» Extrait du document

Les gestes de Rossellini, ce sont les mouvements multiples qui composent la séquence et l’élucident sans jamais l’expliquer.
2) LA CHORALITE.
J’écrivais : le chœur est aussi le profane, la soustraction au sacré. Il semble évident que ce concept se joue “à l’insu de Dieu”.
Cette notion de choralité naît chez Rossellini dans des films réalisés dans une période de guerre. Car c’est dans une guerre qu’éclate le plus lisiblement la puissance ou “l’impuissance personnelle à modifier le destin de son pays” [5]. “Guerre, de tout est père, et de tout est roi ; les uns elle les désigne comme dieux, les autres comme hommes ; des uns elle fait des esclaves, des autres, des hommes libres” [6] (le traducteur ajoute en note que ‘polemos’ peut être retenu dans son sens premier : affrontement, choc).

» Données

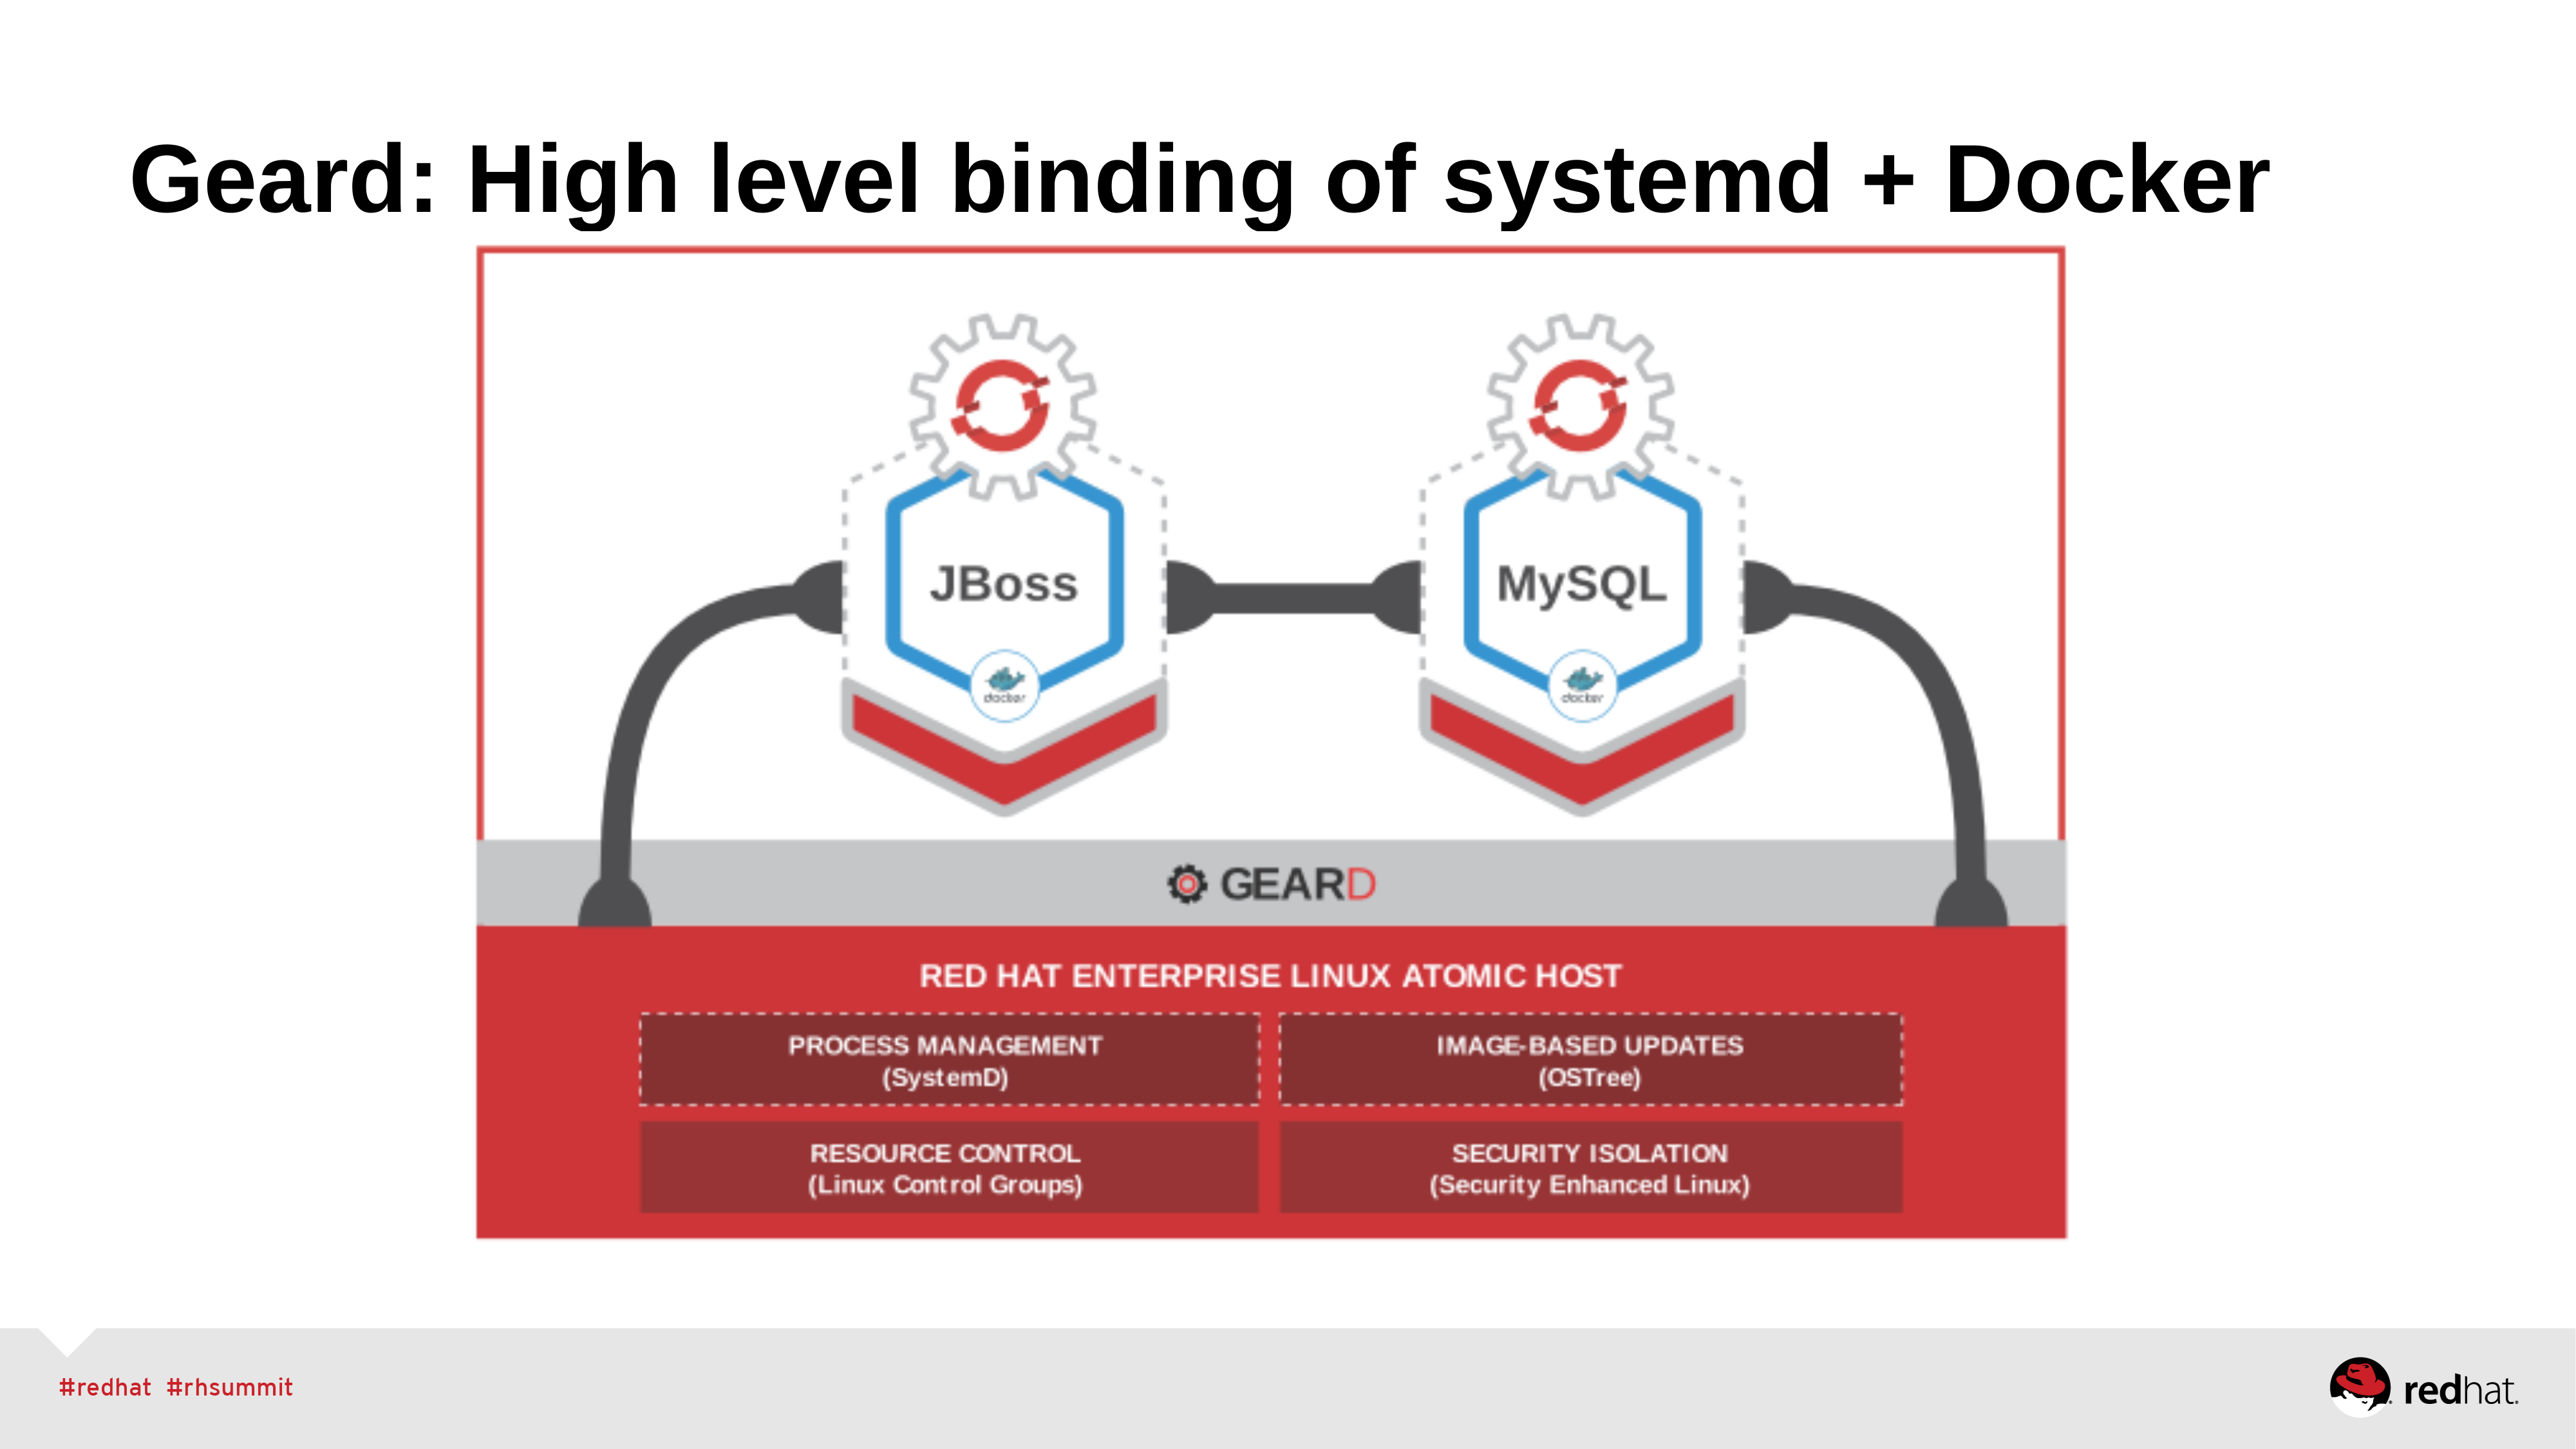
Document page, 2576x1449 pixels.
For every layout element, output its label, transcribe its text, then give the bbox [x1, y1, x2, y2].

» Consigne
Prolongez le texte sur la choralité chez Rossellini en reprenant après sa dernière phrase.

» Résultat de l'exercice
La choralité dans les films de Rossellini, ce sont ces opérations par gestes, mouvements successifs qui dessinent et décident ce qu’il y a d’immortel, d’héroïque dans l’homme. L’exemple qui me vient à l’esprit se situe vers la fin du dernier épisode de Paisà : les Allemands retiennent prisonniers les Alliés et les Partisans. Les premiers sont rassemblés dans la maison de pêcheurs, tandis que les Partisans italiens sont couchés dehors sur le sol. Tout est immobile dans la nuit, sauf le corps oscillant d’un homme pendu à une poutre. Notre regard passe lentement en revue avec la caméra ces héros rendus invisibles par l’obscurité. Alors une voix s’élève et murmure : “A la maison, personne ne saura ce qui m’est arrivé”.
Des idées passent : c’est le contraire d’une minute de silence, forme réduite et paralysée de la peur. C’est une voix debout alors que tous les corps sont étendus sous l’ordre des nazis. Le pendu est aussi un héros et chaque homme, ainsi en décide le film par ses gestes, est un héros ou un lâche.
Dans l’épisode de Florence, des fascistes se débattent entre les mains des Partisans. Ils se traînent sur le sol couvert de soleil et sont abattus immédiatement par les Partisans. Le mouvement est rapide, sec. Ce sont des morts sans poids.
Le mouvement global de Paisà est un mouvement sinueux, complexe. Les six épisodes dissonants qui le composent échancrent la lisière de la libération. Un coup avant, un coup après. Si bien que l’idée elle-même de libération perd de son assurance.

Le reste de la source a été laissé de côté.